I knew a guy who'd fucked up his install so bad the BSODs were yellow with grey text.
Hey Dave, don't mean to hijack your thread, but this video just came out yesterday https://www.youtube.com/watch?v=cwyH59nACzQ and I know you worked on product activation around the XP days.
Do you have any insight into why the product keys for 95 and other products around that era were so simple? finding out 25 years later that the CD keys were just "numbers that add up to 7" is kind of mind blowing.
I figure it was just enough "security" to convince investors that MS cares about stopping piracy.
Wish there was a transcript for these things :( More a reader than a watcher
Did Microsoft ever regret not adopting the far more logical message "FLAGRANT SYSTEM ERROR"?
My personal theory about the white-on-blue text is that was what the Borland IDEs used in the DOS days, and it was just "inherited"
Amazing how a personal preference can effect so many. In my industry my choices might be seen by 20 people at most.

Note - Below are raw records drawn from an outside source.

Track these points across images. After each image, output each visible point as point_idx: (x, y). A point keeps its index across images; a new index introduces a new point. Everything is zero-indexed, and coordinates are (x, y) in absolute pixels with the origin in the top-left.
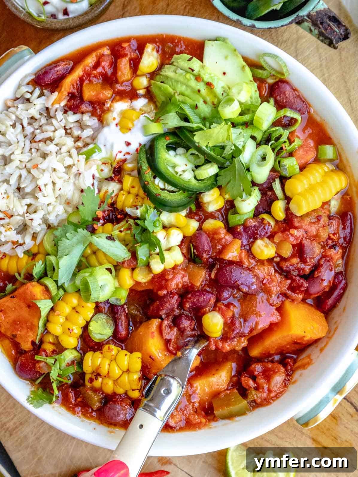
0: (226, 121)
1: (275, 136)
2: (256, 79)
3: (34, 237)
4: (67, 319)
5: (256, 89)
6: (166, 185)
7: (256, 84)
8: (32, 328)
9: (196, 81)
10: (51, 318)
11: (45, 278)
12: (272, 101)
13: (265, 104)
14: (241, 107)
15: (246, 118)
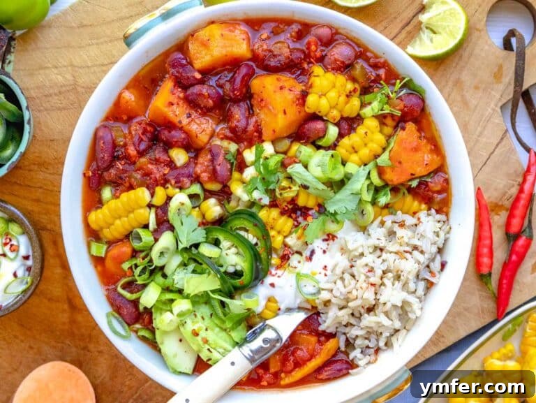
0: (187, 297)
1: (146, 275)
2: (153, 331)
3: (382, 223)
4: (366, 145)
5: (154, 321)
6: (246, 237)
7: (154, 325)
8: (401, 142)
9: (208, 339)
10: (379, 150)
11: (378, 185)
12: (141, 308)
13: (149, 306)
14: (171, 307)
15: (169, 296)
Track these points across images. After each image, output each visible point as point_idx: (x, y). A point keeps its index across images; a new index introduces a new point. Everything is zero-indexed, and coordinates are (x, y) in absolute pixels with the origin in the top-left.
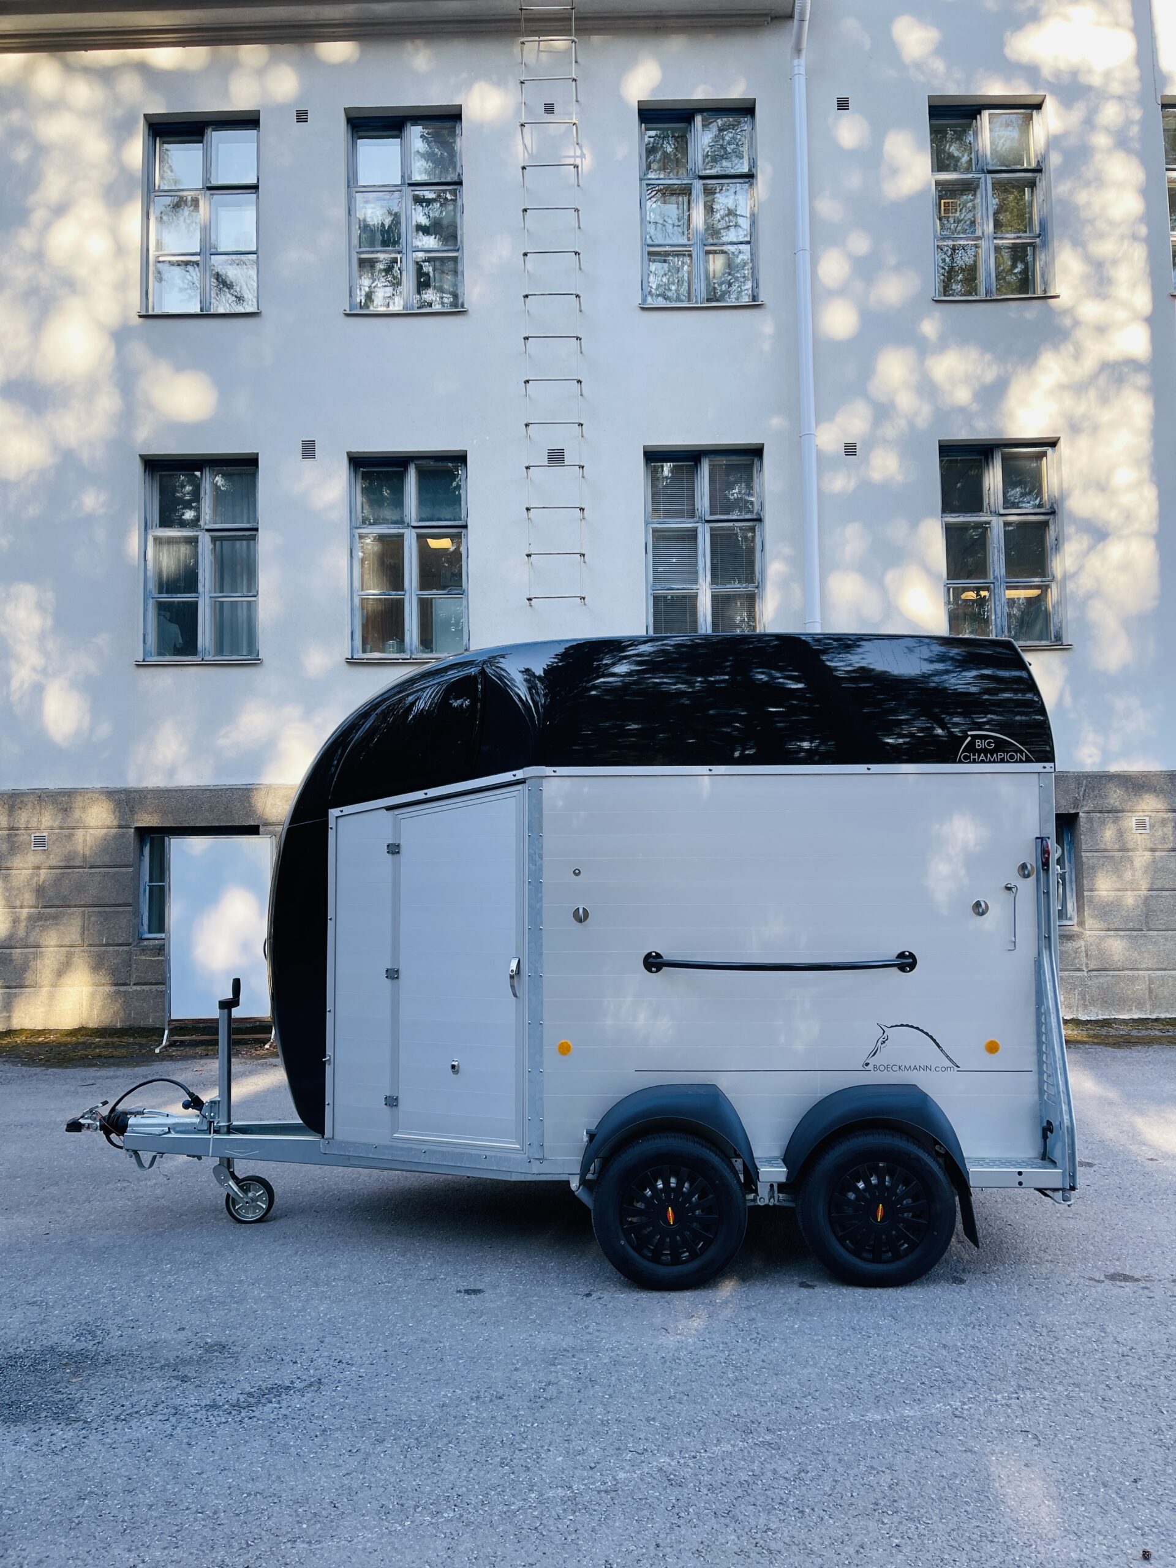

Also thank you for the inside scoop. I stumbled on your channel last week, really enjoying it so far.
I always assumed it was to reduce the rage resulting from a system crash due to blue being known as a color with a psychological calming effect.
I noticed that windows 10 blue screens were so much prettier than older windows.
Which just makes me wonder... why don't they make the whole operating system out of that screen?
I wish he nailed the transatlantic accent. Btw, what's his current accent?